ECLI:NL:CRVB:2014:4314
Centrale Raad van Beroep
- Hoger beroep
- Rechtspraak.nl
Weigering WIA-uitkering op basis van medische grondslag en belastbaarheid
In deze zaak heeft appellante hoger beroep ingesteld tegen de weigering van het Uitvoeringsinstituut werknemersverzekeringen (Uwv) om haar een WIA-uitkering toe te kennen. Het Uwv had op 12 augustus 2010 besloten om appellante met ingang van 2 mei 2010 geen uitkering te verstrekken, omdat zij minder dan 35% arbeidsongeschikt werd geacht. Dit besluit werd door appellante bestreden, maar het Uwv verklaarde haar bezwaar op 12 januari 2011 ongegrond. Appellante voerde aan dat de verzekeringsarts onvoldoende rekening had gehouden met haar beperkingen, waaronder een rugklacht en coeliakie, en dat de aangenomen urenbeperking van vier uur per dag niet adequaat was. De rechtbank Dordrecht verklaarde het beroep van appellante ongegrond, wat leidde tot het hoger beroep bij de Centrale Raad van Beroep.

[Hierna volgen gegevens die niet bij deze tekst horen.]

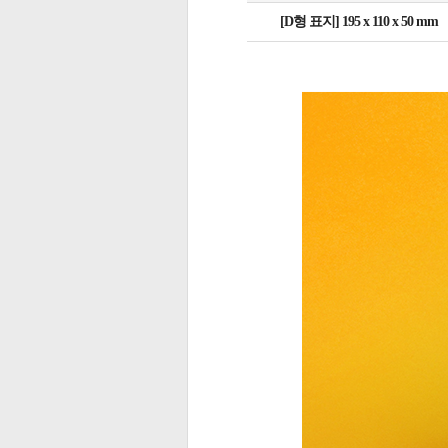
[D형 표지] 195 x 110 x 50 mm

Tijdens de zitting op 5 februari 2014 heeft appellante haar standpunt herhaald en de geschiktheid van de voorgehouden functies betwist. De verzekeringsarts heeft in een rapport van 17 februari 2014 toegelicht dat appellante, mits zij zich aan dieetvoorschriften houdt, in staat is om de functie van besteller post/pakketten te vervullen. De Raad heeft de medische beoordeling van de rechtbank onderschreven en geconcludeerd dat er geen aanleiding is om te oordelen dat de aan appellante voorgehouden functies in medisch opzicht niet passend zijn. De Raad heeft de gronden van appellante met betrekking tot de aanvullende functie onbesproken gelaten.
De Centrale Raad van Beroep heeft de aangevallen uitspraak bevestigd, waarbij werd geoordeeld dat de medische grondslag van het bestreden besluit juist is en dat het hoger beroep van appellante niet slaagt. Er was geen aanleiding voor een veroordeling in de proceskosten. De uitspraak werd gedaan door een meervoudige kamer op 12 december 2014.